JetBrains Space Help

Dev Environments

Dev environments are virtual machines running in the Space cloud. You can use these machines for software development instead of your local machine:

  • Your local machine works as a frontend. It runs only a thin client that is connected to a dev environment.

  • The dev environment works as a backend. It runs all heavy-weight IDE operations: processes the source code, builds indexes, compiles the code, and so on.

Dev environment structure

Supported IDEs

Space dev environments can provide backend for the following IDEs:

  • JetBrains Fleet: a lightweight IDE that works as a thin client.

  • IntelliJ-based IDEs with JetBrains Gateway (a thin client based on IntelliJ IDEA). Currently, the following IDEs are supported: IntelliJ IDEA, CLion, GoLand, PhpStorm, PyCharm Professional, RubyMine, WebStorm, and Rider.

Get started

  1. Install JetBrains Toolbox App to your local machine.

  2. Open your project in Space and then the Repositories page.

  3. Find the required repository and click Open in IDE next to it.

  4. In the New Dev Environment window, select a project branch, a suitable instance type, JetBrains Fleet as an IDE and click Create. JetBrains Toolbox App will automatically install the required Fleet version to your machine.

  1. Install JetBrains Toolbox App to your local machine.

  2. Use JetBrains Toolbox App to install JetBrains Gateway.

  3. Open your project in Space and then the Repositories page.

  4. Find the required repository and click Open in IDE next to it.

  5. In the New Dev Environment window, select a project branch, a suitable instance type, a required IntelliJ-based IDE and click Create. JetBrains Toolbox App will automatically install the required IDE to your machine.

That's it! Space will create a dev environment and start the selected IDE.

Note that these instructions don't include configuring your dev environment. That's why the environment container will use the default image and the IDE will require some time to build project indexes. So, we recommend that you configure the environment for your project before using it.

How does it work

  • Creating a dev environment

    Every project repository page in Space has the Open in IDE button that creates a new dev environment. Learn more

  • Dedicated virtual machine and a container

    When you create a dev environment, Space assigns a dedicated virtual machine to your Space account. Dev environments are individual – only you can access your environments (though, it's possible to share your environment with other users for collaborative work).

    A dev environment is a Docker container that runs inside the dedicated virtual machine. By default, if you haven't configured the environment, it uses the default image for the container.

  • Dev environment storage

    Each dev environment has assigned storage. When a dev environment is started for the first time, Space clones the project repository to the storage and mounts it to the dev environment.

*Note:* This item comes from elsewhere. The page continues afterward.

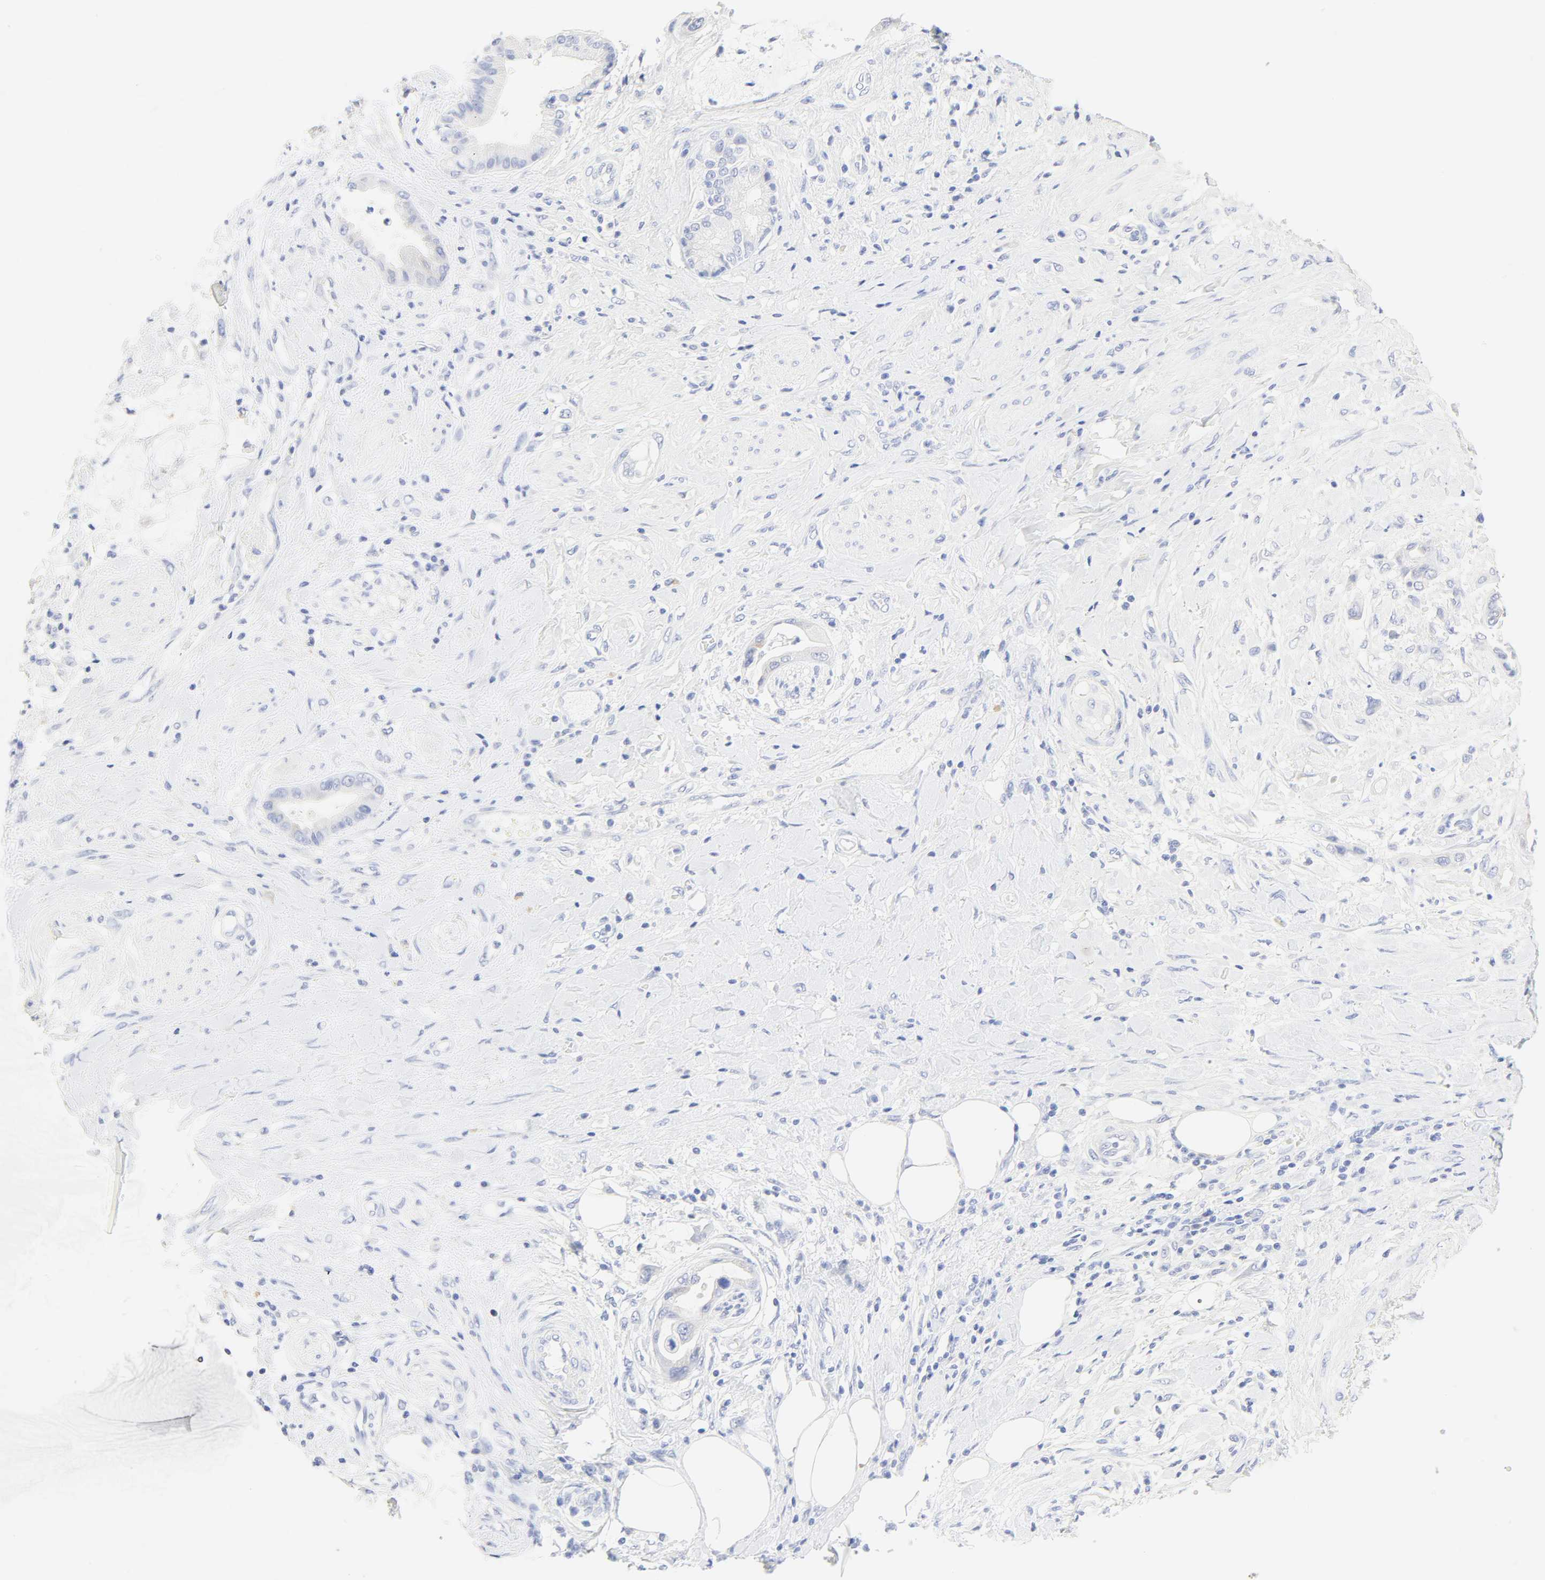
{"staining": {"intensity": "negative", "quantity": "none", "location": "none"}, "tissue": "pancreatic cancer", "cell_type": "Tumor cells", "image_type": "cancer", "snomed": [{"axis": "morphology", "description": "Adenocarcinoma, NOS"}, {"axis": "morphology", "description": "Adenocarcinoma, metastatic, NOS"}, {"axis": "topography", "description": "Lymph node"}, {"axis": "topography", "description": "Pancreas"}, {"axis": "topography", "description": "Duodenum"}], "caption": "Protein analysis of pancreatic adenocarcinoma exhibits no significant staining in tumor cells.", "gene": "SLCO1B3", "patient": {"sex": "female", "age": 64}}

  • Preparing a dev environment for a project

    Before creating a dev environment, you can configure it for your project. Typically, this should be done only once for a project. The configuration is performed with two files:

    • .space/*.devfile.yaml: a configuration file that fully describes a dev environment. It includes the information about an instance type, a Docker image, an IDE, and so on. Learn more about devfiles.

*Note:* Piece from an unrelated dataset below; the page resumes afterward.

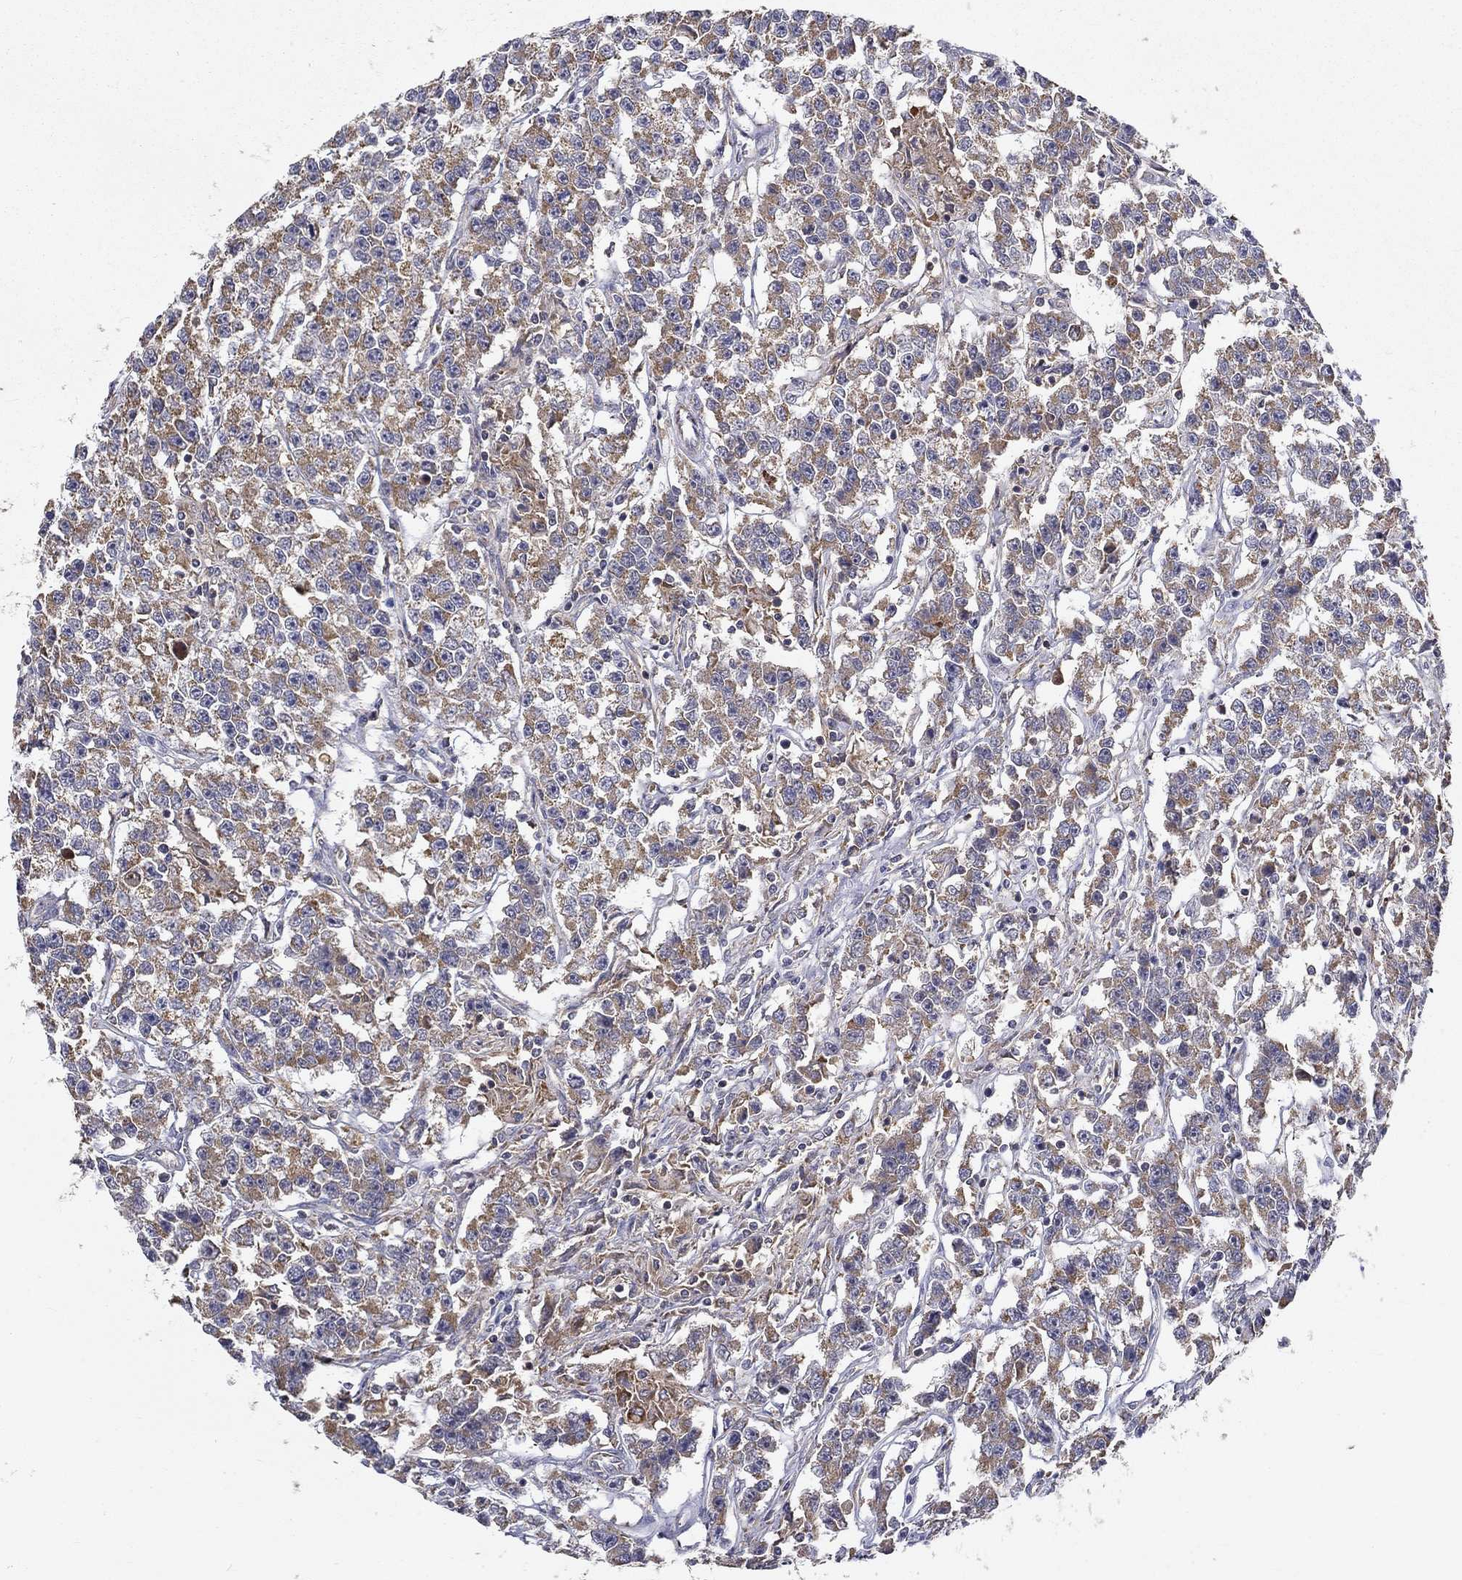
{"staining": {"intensity": "weak", "quantity": "25%-75%", "location": "cytoplasmic/membranous"}, "tissue": "testis cancer", "cell_type": "Tumor cells", "image_type": "cancer", "snomed": [{"axis": "morphology", "description": "Seminoma, NOS"}, {"axis": "topography", "description": "Testis"}], "caption": "A high-resolution histopathology image shows immunohistochemistry staining of testis cancer (seminoma), which exhibits weak cytoplasmic/membranous expression in about 25%-75% of tumor cells. The staining is performed using DAB brown chromogen to label protein expression. The nuclei are counter-stained blue using hematoxylin.", "gene": "ALDH4A1", "patient": {"sex": "male", "age": 59}}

    • .space.kts: an Automation script that warms up the dev environment. It does whatever is needed to speed up loading the project: builds project indexes, downloads dependencies, and so on. The result of the warm-up job is a disk snapshot (a warm-up snapshot) that is mounted to the dev environment. Learn more about warm-up snapshots.

  • Connecting to a dev environment

    After the dev environment is started, Space suggest you to connect to it using an editor of your choice: JetBrains Fleet or one of the IntelliJ-based IDEs with JetBrains Gateway.

  • Developing in a dev environment

    When you make changes to the code in the local editor (the frontend), they are sent to the dev environment (the backend) that takes care of the rest. Your local editor only renders the user interface and handles the communication with the backend.

  • Dev environment lifecycle

    If there's no activity with a dev environment for more than 30 minutes, Space hibernates the environment: It performs graceful shutdown for the container (docker stop), and releases the virtual machine. The dev environment automatically saves the contents of the working directory and user home directory. All uncommitted changes will be available after you restart the environment.